As kitchens continue to be the hub of the home; a place where family and friends regularly gather, consumers want a sophisticated design that reflects their own tastes and lifestyle. Refrigeration has become a style statement rather than just a practical addition to the kitchen, so details such as contoured doors, chunky handles, chrome wine racks and silver trimmed shelves are all worth mentioning.

Many customers are looking for a coordinated look with a refrigeration product that matches other kitchen appliances. Rangemaster has developed a line that is specifically designed to complement its range cookers, icemakers and wine coolers.

Stainless steel is still leading the way at the mid to top end of the market, particularly with American-style products. Fully clad models are perfect for a standalone focal point in a large kitchen, while smaller budgets would do well with a silver, dark matt, aluminium or black finish. However, with stainless steel comes the problem of cleaning, so Whirlpool has introduced a new anti-fingerprinting steel finish, while Fisher & Paykel offers EZKleen stainless steel, which is said to be as easy to clean as a white refrigerator.

Mirrored doors that reflect light around the room are one of the latest design trends to hit the high street. “Flat fronted doors lend themselves to a contemporary, flushfitted look,” says Paul Thompson, managing director of Baumatic UK, “but one of the more exciting trends sees a return to retro styling in line with our current obsession with vintage interiors and fashion.” Baumatic isn’t the only one who is introducing colour into its portfolio. Caple offers the CAFF22 in ten coloured glass door options, including zest green and cerise pink.
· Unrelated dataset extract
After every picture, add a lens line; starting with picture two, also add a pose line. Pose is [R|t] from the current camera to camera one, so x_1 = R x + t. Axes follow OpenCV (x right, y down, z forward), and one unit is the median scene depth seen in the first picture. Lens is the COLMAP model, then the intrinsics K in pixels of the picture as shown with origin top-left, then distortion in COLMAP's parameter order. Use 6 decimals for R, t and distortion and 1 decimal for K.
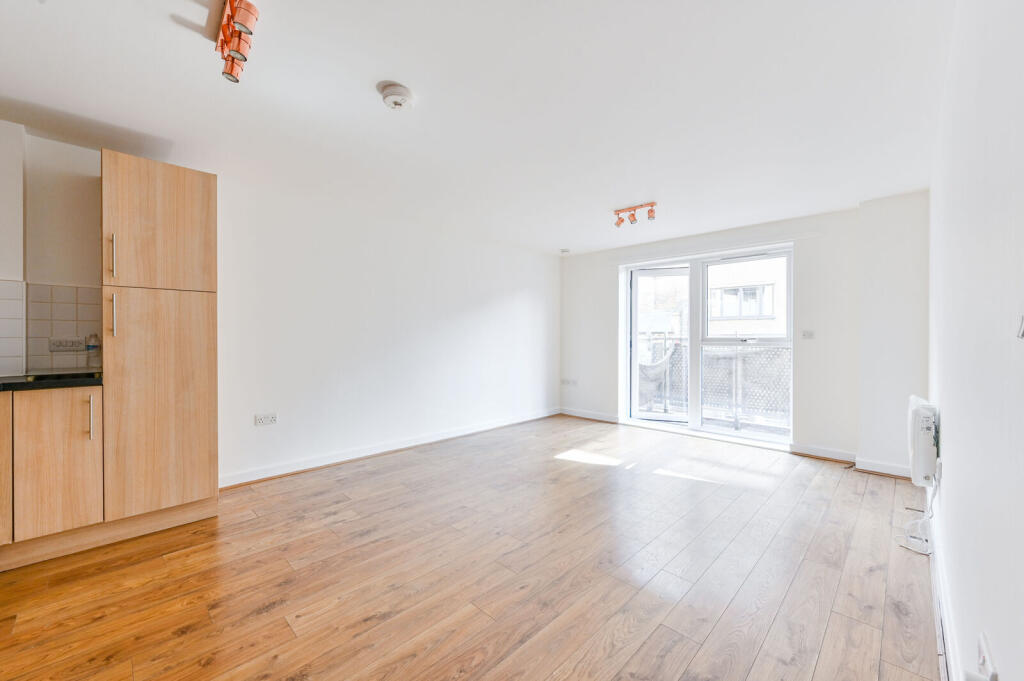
lens RADIAL K [[398.9, 0, 510.7], [0, 398.9, 336.0], [0, 0, 1]] dist [0.000184, 0.000112]
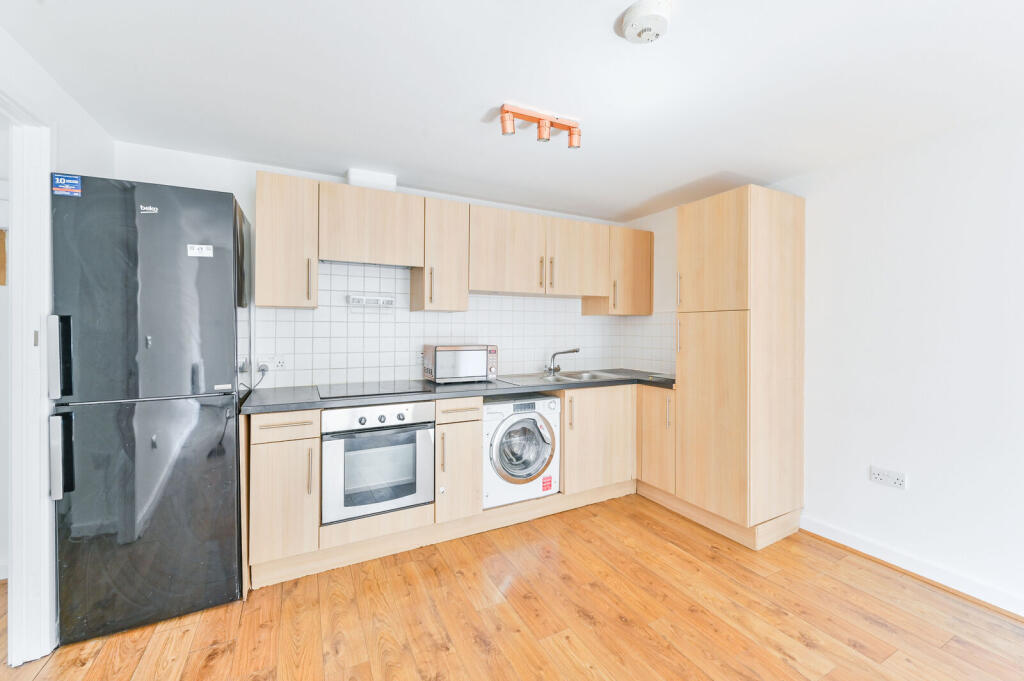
lens RADIAL K [[398.9, 0, 510.7], [0, 398.9, 337.2], [0, 0, 1]] dist [0.000184, 0.000112]
pose [[-0.295994, 0.019630, -0.954988, 0.356150], [-0.004196, 0.999752, 0.021851, -0.072712], [0.955181, 0.010475, -0.295838, 0.850395]]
White continues to dominate the mass market. Caroline Johnson of Lec, says that while white appliances tend to look the same to the untrained eye, not all white refrigerators are the same. “We found that certain elements, such as handle design, are important considerations,” she confirms. “Also, as many consumers now buy more than one cooling appliance – for example a fridge and freezer or an appliance for the kitchen and utility room – a uniform aesthetic can therefore also influence buying decisions.”

Renowned designers are also wising up to the farreaching possibilities of attaching their name to a household appliance. Gorenje was one of the first manufacturers to work closely with famous designers and the resulting Pininfarina range has been very popular with customers and received many European design awards.